If these two opening pieces provide a wealth of structural experimentation, their counterparts on CHOROCHRONOS’ second side embrace repetition and austerity. Both Lucie Vitková’s “Choral No. 13” and Michael Pisaro’s “Turning” follow a similar structure: single bursts of sound interspersed between bouts of silence. “Choral No. 13” works with more overt variety, differentiating each sonic stopgap with a grab-bag of warbling percussion sounds and some delightfully eyebrow-raising harmonies. “Turning” burrows further toward an idiosyncratic limit point, stretching out the silent interludes while each instance of feather-light clarinet notes and percussion rustlings speak only through whispered rasps. Without the structural surprises of the preceding tracks, “Choral No. 13” and, especially, “Turning” lay bare the beauty of sound for the sake of the beauty of sound.

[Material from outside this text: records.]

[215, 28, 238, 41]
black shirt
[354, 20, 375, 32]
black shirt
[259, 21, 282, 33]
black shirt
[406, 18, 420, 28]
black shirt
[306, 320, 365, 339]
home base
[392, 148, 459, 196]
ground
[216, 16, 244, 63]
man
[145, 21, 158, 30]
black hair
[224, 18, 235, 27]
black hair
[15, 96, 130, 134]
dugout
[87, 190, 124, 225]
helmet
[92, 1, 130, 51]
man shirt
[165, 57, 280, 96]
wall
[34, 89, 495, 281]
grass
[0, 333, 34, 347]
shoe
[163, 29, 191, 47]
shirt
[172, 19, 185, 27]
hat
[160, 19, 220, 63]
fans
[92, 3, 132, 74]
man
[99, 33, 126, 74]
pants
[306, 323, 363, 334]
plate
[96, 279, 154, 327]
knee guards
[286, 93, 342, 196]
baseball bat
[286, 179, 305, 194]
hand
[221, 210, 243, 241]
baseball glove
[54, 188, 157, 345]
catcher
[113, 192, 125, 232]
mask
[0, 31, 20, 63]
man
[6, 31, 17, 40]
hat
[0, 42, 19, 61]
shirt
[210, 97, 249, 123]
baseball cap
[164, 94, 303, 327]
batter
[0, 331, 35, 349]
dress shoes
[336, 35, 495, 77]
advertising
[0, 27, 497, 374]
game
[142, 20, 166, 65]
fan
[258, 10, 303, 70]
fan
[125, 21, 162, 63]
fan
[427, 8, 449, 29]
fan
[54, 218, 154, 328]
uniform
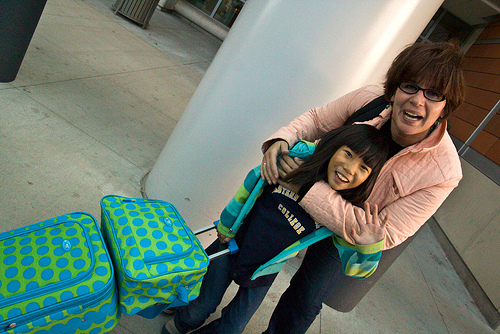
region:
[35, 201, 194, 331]
blue and green suitcases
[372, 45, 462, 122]
woman wearing glasses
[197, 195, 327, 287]
girlwearing a college shirt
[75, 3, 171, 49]
brown trash can on ground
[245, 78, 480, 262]
a woman and a girl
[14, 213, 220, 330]
two polka dot luggage pieces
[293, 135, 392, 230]
a girl smiling at camera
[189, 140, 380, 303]
blue an green sweater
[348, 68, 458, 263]
woman in a pink jacket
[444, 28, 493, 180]
brown shade on window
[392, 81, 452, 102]
eye glasses on woman's face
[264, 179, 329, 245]
college logo on girl's sweat shirt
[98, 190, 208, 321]
blue and green polka dot overnight bag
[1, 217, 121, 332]
blue and green polka dot rolling suitcase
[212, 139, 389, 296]
multi-shade green striped hoodie jacket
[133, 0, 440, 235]
large white support beam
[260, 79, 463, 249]
peach-colored quilted jacket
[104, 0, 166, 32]
round, gated trash bin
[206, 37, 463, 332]
woman and child smiling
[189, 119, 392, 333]
young female child waving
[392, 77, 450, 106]
black glasses on a woman's face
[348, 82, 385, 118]
the black strap of a bag on the woman's shoulder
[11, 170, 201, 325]
blue and green polka dot luggage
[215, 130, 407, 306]
a little girl in a striped jacket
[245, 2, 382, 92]
a wide white post behind two people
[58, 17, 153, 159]
concrete tiles on the ground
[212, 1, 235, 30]
windows of a building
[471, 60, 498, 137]
brown bricks on the side of a building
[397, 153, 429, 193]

If the surface of CHOROCHRONOS presents a record full of placid sounds and an almost self-flagellating embrace of repetition and near-silence, the deeper layers reveal a novel approach to subtlety and musical care that makes minute changes in decibel or pitch feel like exercises in long-distance running. In their performance of these four works, Porter and Maxwell showcase an empathetic approach to the art of the avant-garde duo—never does either musician envelop the other, and never does anyone attempt to wrangle these beguiling, glass-fragile compositions out of their always-disappearing outlines. –Audrey Lockie
Red Desert Ensemble, Chorochronos, Infrequent Seams, CD/DL/LP
Splitting their time between New York Brooklyn and a mountain cabin in Utah, percussionist Devin Maxwell and clarinettist Katie Porter have been honing their finely poised musical partnership for the best part of two decades. They came together as a duo when Michael Pisaro wrote Turning for them in 2002. It is revived here, sparse and tense, a prolonged, palpably gradual and finely balanced rotation around the threshold of audibility. Three other pieces fill out the picture. In Andre Cormier’s Sommeil, trills and chimes are interspersed with muted tones and rumblings. Lucie Vitkova’s Choral No. 13 is luminous and graceful. Maxwell’s own Bonneville Park 3 is a spectral tour de force pitching acoustic instruments against textured electronics. Performances that testify to the deep affinity and meshed horizons that unite and energise Red Desert Ensemble.
CHOROCHRONOS is a collection of four gorgeous experimental works for clarinet, percussion and electronics. Red Desert Ensemble (Katie Porter and Devin Maxwell) lovingly recorded duos they’ve performed for almost two decades in small spaces, for even smaller audiences all over the US (and Canada) by composers André Cormier, Lucie Vítková and Michael Pisaro alongside a huge new spectral work for clarinet and electronics by Maxwell. The result is exceptional, a document of music trapped in ether or volcanic rock, both unearthed stillness and totally jarring, a perfect music-as-art for our time. With cover artwork by Christine Heindl, liner notes by Adam Tinkle, design by Phillip Niemeyer and video art by Svavar Jónatansson and Dev Harlan, the album is released on vinyl, CD and digital download by the label Infrequent Seams. CHOROCHRONOS follows Red Desert Ensemble’s tradition of inviting audiences into the sound world of avant-garde music with practiced interpretations, attentive curation, and insightful performances.
New release on Love Records: on the first day of 2020 we played a new year’s concert at Teodora Stepančić and Assaf Gidron’s home in Brooklyn, NY. This is a selection of solo pieces for clarinet and snare drum recorded that day, part of a larger program. Works by Lucie Vítková, Johanna Beyer, Pauline Oliveros, Susanna Gartmayer and Tim Parkinson.